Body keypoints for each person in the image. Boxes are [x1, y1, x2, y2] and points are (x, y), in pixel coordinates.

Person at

• • • • • • •

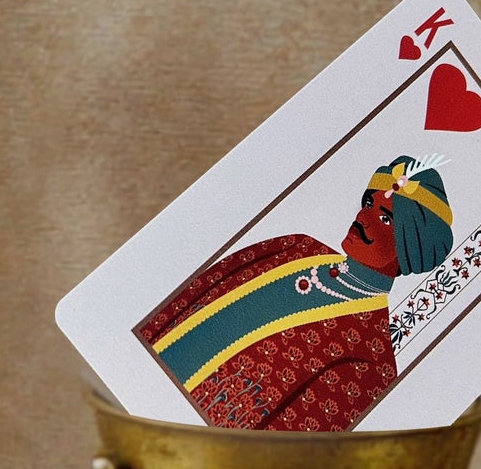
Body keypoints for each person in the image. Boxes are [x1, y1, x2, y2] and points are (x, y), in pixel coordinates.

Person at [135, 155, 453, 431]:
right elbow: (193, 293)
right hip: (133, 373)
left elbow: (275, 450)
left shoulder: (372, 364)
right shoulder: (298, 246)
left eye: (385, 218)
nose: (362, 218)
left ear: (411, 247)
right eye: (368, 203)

• • • • • • •

• _Work to complete_:
From the material above, set down exactly the lines starting at the one with "right hip: (133, 373)" and ending at the one with "right eye: (368, 203)", end lines included.

• _Exercise solution_:
right hip: (133, 373)
left elbow: (275, 450)
left shoulder: (372, 364)
right shoulder: (298, 246)
left eye: (385, 218)
nose: (362, 218)
left ear: (411, 247)
right eye: (368, 203)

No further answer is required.